Отужинал я остатками того, что приготовил графский повар, и выпил бутылку рейнвейну, припрятанную Каттинеллой, дабы его отблагодарить. После ужина я взял почтовых и уехал, пообещав жениху, что уговорю кузину вернуться возможно скорее. Я хотел заплатить — но он не пожелал брать с меня денег. В Болонью я прибыл четвертью часа позже, нежели Каттинелла, и остановился в одном с нею трактире. Улучив минуту, я поведал ей о том, какую имел беседу с ее олухом‑возлюбленным.

В Реджо я приехал прежде нее, но никак не мог с нею поговорить: она не отходила от своего графа. Я пробыл там всю ярмарку, и во все время не случилось со мною ничего, о чем стоило бы написать. Уехал я из Реджо вместе с Баллетти и отправился в Турин. Мне хотелось увидеть этот город: проезжая его с Генриеттой, я останавливался лишь затем, чтобы переменить лошадей.

В Турине нашел я все равно прекрасным — город, двор, театр; и все женщины в нем прекрасны, начиная с герцогинь Савойских. Мне сказали, что порядок здесь отменный, и я посмеялся: улицы полны были нищих. Тем не менее именно порядок был главною заботой самого короля, каковой, как известно всем из истории, был весьма умен. Однако ж я, как последний разиня, дивился облику сего монарха. Не видав никогда прежде королей, я неизвестно отчего полагал, что физиономия королевская должна заключать в себе нечто редкостное, по красоте ли либо по величию, и отличаться от всякого иного лица. Для молодого республиканца рассуждал я не так уж и глупо; но понятия мои развеялись вмиг, едва увидал я короля Сардинии — уродливого, горбатого, гадкого и подлого во всем, даже и в манерах своих. Я слушал, как поет Аструа, и Гафарелло, видел, как танцует Жофруа — в то самое время вышла она замуж за одного танцовщика по имени Боден, весьма достойного человека. Ни разу сердечная склонность не нарушила в Турине моего душевного покоя: разве только случилось у меня приключение с дочерью прачки, о котором пишу потому, что благодаря ему расширились познания мои в физике.

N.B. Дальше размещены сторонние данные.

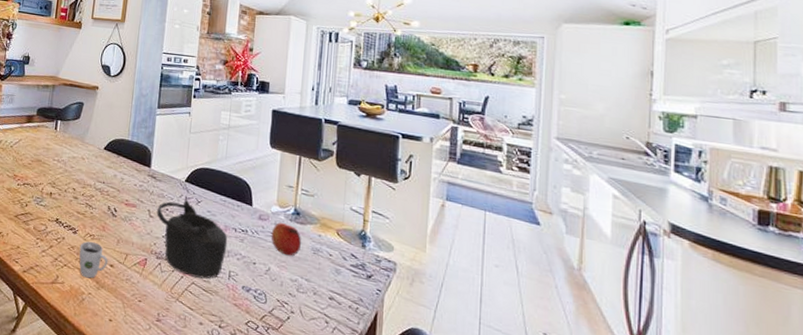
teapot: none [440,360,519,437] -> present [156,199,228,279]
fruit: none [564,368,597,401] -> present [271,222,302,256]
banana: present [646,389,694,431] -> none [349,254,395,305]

Сделав все возможное, дабы свидеться с этой девицею у себя, у нее либо во всяком ином месте, и не преуспев, решился я овладеть ею через некоторое насилие — под потаенною лестницей, которою она обыкновенно спускалась из моей комнаты. Я спрятался внизу и, когда подошла она поближе, бросился на нее и отчасти ласкою, отчасти натиском подавил ее сопротивление на нижних ступенях лестницы; но едва я разок тряхнул ее, как из места, что по соседству с тем, где расположился я, донесся весьма необыкновенный звук; пыл мой на миг охладел, тем более что покорница, устыдившись собственной нескромности, закрыла лицо рукою.